TEXTE À ANALYSER
+ + + + +

Facile de mettre le doigt dans le cloud, plus difficile d’en sortir
Alexandre Reon, DSI à temps partagé, passé notamment chez Engie, a reconnu à cette occasion que tout le monde ne luttait pas à armes égales pour trouver les bonnes réponses : « Il y a une segmentation entre les grands groupes et les plus petites entreprises… Le mouvement du cloud a commencé il y a longtemps pour les plus grands, avec une exigence de réponses vis à vis de leurs grands prestataires. Les PME y sont allées plus récemment, mais surtout vite et en désordre. Ces dernières découvrent donc seulement maintenant toutes les implications en termes de gestion et de sécurité. ». Et le DSI de mettre en garde : « Il est très facile pour elles de mettre le doigt dans le cloud, mais ensuite elles arrivent à un palier de complexité qui fait qu’elles ne peuvent pas aller jusqu’au bout. Et elle commence à ressentir une certaine frilosité, en se disant : et si un jour je veux en sortir, que va-t-il se passer ? »

+ + + + +

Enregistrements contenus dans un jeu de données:
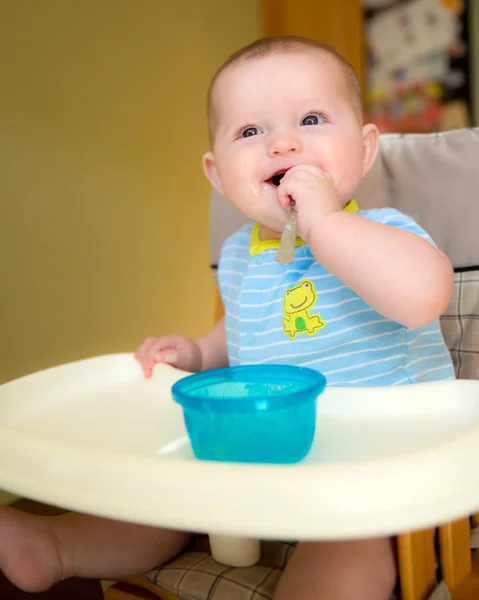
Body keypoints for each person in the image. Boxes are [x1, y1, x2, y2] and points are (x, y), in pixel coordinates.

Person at [0, 36, 454, 600]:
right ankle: (56, 549)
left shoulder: (383, 232)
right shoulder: (242, 252)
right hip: (260, 450)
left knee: (350, 549)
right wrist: (196, 353)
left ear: (364, 151)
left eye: (311, 119)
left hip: (374, 464)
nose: (283, 144)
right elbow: (243, 331)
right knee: (162, 496)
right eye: (250, 131)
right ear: (218, 174)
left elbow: (423, 296)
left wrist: (325, 224)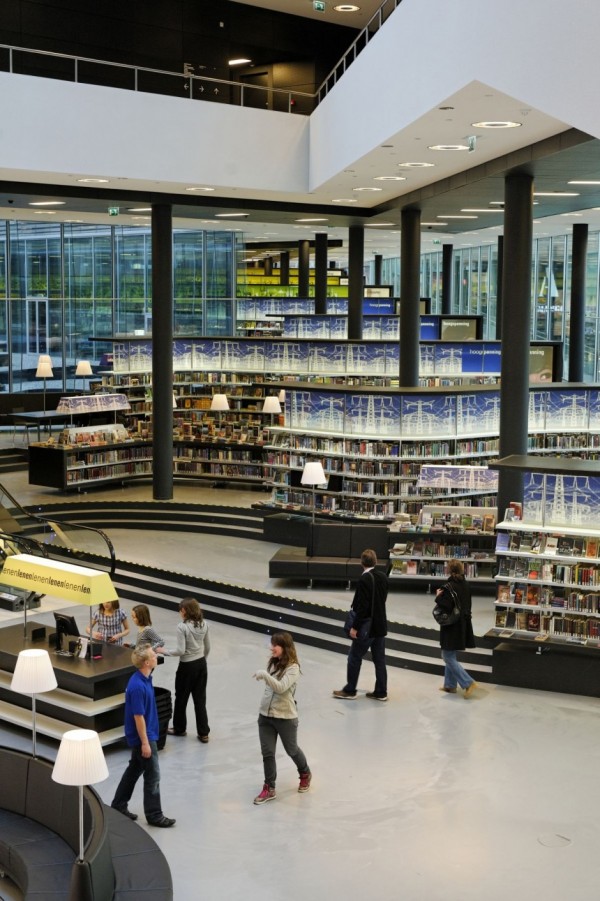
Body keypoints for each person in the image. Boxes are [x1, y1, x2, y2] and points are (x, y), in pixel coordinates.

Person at [111, 645, 175, 827]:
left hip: (147, 734)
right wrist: (145, 743)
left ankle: (118, 804)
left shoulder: (144, 678)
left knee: (134, 770)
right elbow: (138, 718)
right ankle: (154, 815)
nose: (156, 656)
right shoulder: (138, 687)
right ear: (147, 663)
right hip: (144, 737)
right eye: (153, 655)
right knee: (153, 775)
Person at [253, 631, 312, 805]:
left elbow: (280, 688)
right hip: (265, 717)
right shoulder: (274, 664)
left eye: (275, 645)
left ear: (285, 648)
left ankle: (305, 773)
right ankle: (269, 788)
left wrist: (264, 675)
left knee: (291, 750)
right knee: (268, 753)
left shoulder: (293, 668)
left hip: (285, 718)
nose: (272, 648)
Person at [333, 548, 389, 701]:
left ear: (361, 562)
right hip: (380, 625)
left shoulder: (364, 580)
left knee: (354, 656)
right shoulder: (383, 577)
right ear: (375, 561)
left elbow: (362, 607)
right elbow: (383, 599)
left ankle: (350, 690)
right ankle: (381, 691)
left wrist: (355, 627)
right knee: (380, 660)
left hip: (367, 627)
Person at [157, 597, 210, 742]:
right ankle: (203, 732)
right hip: (201, 664)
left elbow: (181, 650)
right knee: (200, 700)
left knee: (181, 698)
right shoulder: (204, 624)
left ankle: (179, 728)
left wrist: (163, 651)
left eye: (180, 610)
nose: (180, 613)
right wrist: (201, 659)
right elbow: (208, 647)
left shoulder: (182, 627)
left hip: (187, 667)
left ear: (185, 611)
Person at [435, 558, 478, 698]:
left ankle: (468, 682)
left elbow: (446, 606)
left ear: (449, 570)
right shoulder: (466, 584)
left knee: (447, 655)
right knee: (451, 653)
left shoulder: (448, 587)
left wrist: (438, 597)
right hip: (462, 623)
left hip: (451, 624)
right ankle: (450, 685)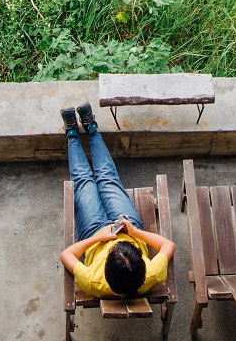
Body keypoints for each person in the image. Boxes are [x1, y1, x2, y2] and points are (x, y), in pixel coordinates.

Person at [57, 103, 174, 301]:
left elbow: (66, 255)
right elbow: (168, 245)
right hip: (128, 226)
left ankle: (72, 133)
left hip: (94, 232)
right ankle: (91, 128)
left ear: (106, 271)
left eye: (112, 251)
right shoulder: (151, 274)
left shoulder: (93, 281)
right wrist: (134, 233)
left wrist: (99, 238)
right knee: (108, 179)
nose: (115, 244)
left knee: (85, 183)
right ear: (142, 268)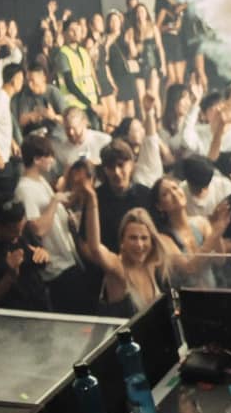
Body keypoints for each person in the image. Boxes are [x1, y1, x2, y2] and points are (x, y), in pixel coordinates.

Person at [72, 185, 176, 320]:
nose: (139, 245)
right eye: (133, 238)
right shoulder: (117, 268)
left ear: (151, 241)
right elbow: (95, 248)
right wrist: (92, 201)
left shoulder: (152, 265)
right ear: (122, 242)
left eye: (144, 238)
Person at [14, 134, 90, 314]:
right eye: (48, 156)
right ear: (37, 159)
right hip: (55, 268)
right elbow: (37, 229)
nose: (52, 160)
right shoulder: (25, 189)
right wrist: (55, 201)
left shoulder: (40, 180)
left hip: (68, 259)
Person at [0, 195, 51, 311]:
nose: (19, 235)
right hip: (13, 315)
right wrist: (10, 276)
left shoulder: (21, 233)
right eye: (14, 231)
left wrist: (43, 254)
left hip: (40, 306)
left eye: (21, 228)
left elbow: (36, 259)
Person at [93, 141, 158, 253]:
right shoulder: (95, 198)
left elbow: (157, 234)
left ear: (131, 164)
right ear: (104, 169)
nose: (117, 172)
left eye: (121, 165)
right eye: (111, 167)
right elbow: (85, 242)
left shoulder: (146, 195)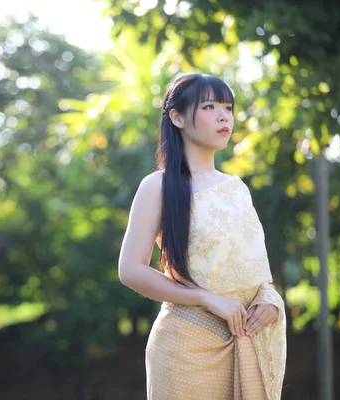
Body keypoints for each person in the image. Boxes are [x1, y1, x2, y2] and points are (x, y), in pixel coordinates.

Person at [118, 73, 286, 400]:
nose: (224, 116)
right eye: (209, 106)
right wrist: (206, 297)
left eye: (228, 107)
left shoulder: (236, 188)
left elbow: (248, 269)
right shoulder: (158, 186)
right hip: (186, 350)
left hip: (245, 341)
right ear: (177, 117)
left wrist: (270, 300)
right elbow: (130, 270)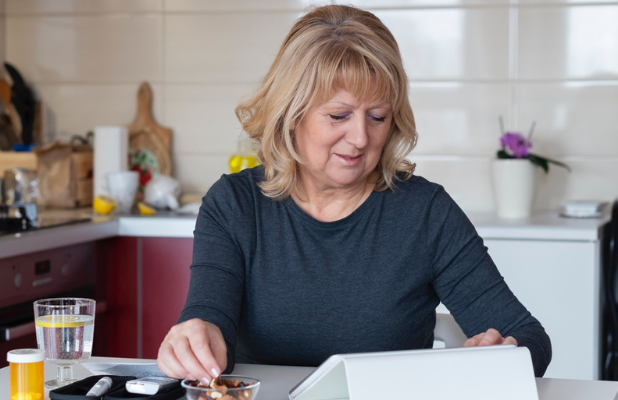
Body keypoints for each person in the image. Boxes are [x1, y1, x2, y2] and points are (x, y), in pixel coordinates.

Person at [157, 4, 551, 385]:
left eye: (378, 116)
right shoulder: (234, 205)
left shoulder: (426, 213)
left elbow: (528, 336)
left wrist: (506, 350)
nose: (362, 138)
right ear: (291, 114)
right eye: (339, 115)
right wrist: (195, 337)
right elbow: (210, 318)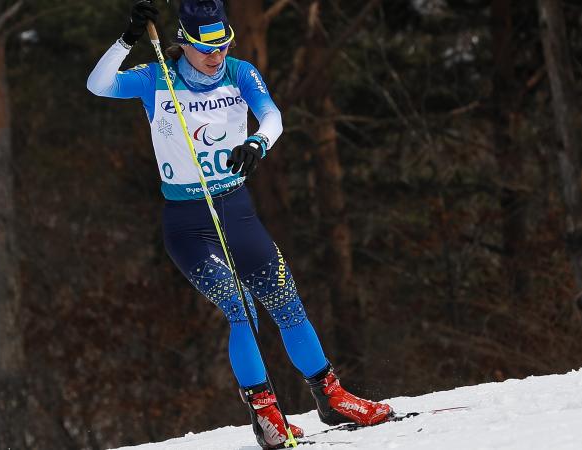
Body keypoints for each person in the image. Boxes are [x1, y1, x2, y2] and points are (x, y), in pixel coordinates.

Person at [86, 1, 392, 448]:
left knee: (286, 301)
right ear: (184, 43)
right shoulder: (157, 77)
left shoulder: (241, 72)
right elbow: (99, 85)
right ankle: (266, 414)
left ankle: (331, 396)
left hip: (235, 209)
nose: (217, 56)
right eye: (207, 48)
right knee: (241, 307)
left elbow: (273, 117)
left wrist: (257, 142)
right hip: (188, 224)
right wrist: (127, 39)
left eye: (224, 44)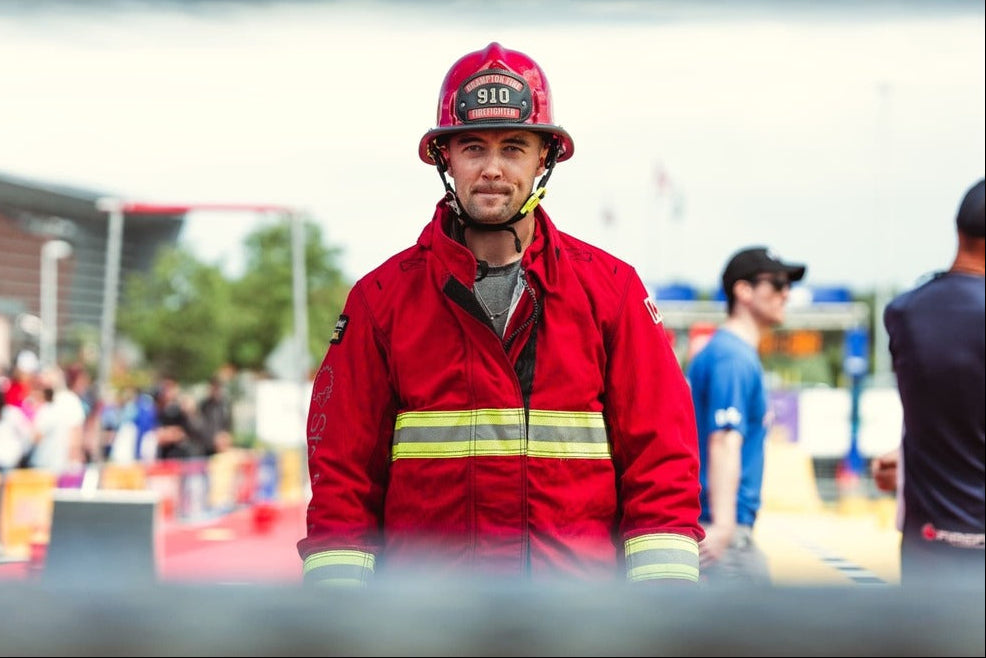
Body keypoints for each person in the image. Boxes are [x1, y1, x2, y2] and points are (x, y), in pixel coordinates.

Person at [297, 42, 704, 587]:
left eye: (513, 147)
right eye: (472, 147)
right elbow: (342, 476)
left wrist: (664, 604)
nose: (492, 169)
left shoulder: (611, 292)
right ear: (446, 157)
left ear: (544, 159)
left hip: (576, 621)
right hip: (429, 621)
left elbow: (662, 462)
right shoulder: (381, 300)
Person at [874, 177, 985, 588]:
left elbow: (950, 415)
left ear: (958, 232)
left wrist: (909, 462)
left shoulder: (904, 312)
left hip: (927, 546)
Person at [686, 246, 806, 586]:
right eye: (778, 284)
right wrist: (724, 525)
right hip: (723, 531)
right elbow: (724, 439)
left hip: (717, 524)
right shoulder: (733, 358)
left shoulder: (726, 353)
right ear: (744, 290)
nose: (787, 293)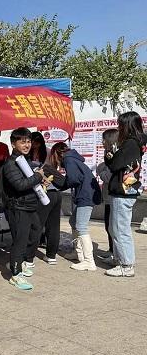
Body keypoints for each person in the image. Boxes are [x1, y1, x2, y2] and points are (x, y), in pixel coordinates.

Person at [1, 128, 46, 290]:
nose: (27, 145)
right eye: (22, 142)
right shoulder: (11, 164)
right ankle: (16, 274)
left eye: (28, 141)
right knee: (20, 240)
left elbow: (30, 182)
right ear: (13, 144)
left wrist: (40, 181)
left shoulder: (24, 160)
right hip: (18, 207)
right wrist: (38, 177)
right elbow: (20, 185)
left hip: (30, 205)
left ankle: (19, 262)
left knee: (35, 232)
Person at [104, 112, 146, 277]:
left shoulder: (130, 143)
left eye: (120, 125)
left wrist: (109, 155)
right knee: (114, 228)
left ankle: (126, 265)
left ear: (127, 126)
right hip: (124, 190)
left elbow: (115, 164)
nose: (118, 128)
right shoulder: (135, 143)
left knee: (120, 229)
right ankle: (118, 258)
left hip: (123, 191)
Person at [51, 142, 102, 271]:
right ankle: (78, 253)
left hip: (86, 195)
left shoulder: (68, 159)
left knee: (81, 226)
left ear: (57, 154)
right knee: (73, 222)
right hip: (87, 193)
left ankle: (89, 261)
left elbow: (73, 179)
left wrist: (58, 181)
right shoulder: (73, 158)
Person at [37, 147, 67, 265]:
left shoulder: (44, 155)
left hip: (45, 193)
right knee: (54, 226)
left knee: (37, 224)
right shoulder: (49, 153)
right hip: (56, 193)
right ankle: (51, 256)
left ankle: (28, 257)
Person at [95, 129, 118, 263]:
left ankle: (115, 254)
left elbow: (107, 176)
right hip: (108, 197)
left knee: (113, 227)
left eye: (104, 139)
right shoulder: (108, 154)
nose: (102, 142)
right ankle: (111, 251)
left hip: (114, 197)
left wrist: (100, 170)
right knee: (108, 226)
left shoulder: (115, 155)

+ + + + +

VOTRE TÂCHE
Dans le texte sur le cloud, relevez s'il vous plaît toutes les expressions par lesquelles Alexandre Reon décrit la façon dont les PME sont allées vers le cloud.

SOLUTION CI-DESSOUS
- plus récemment
- vite
- en désordre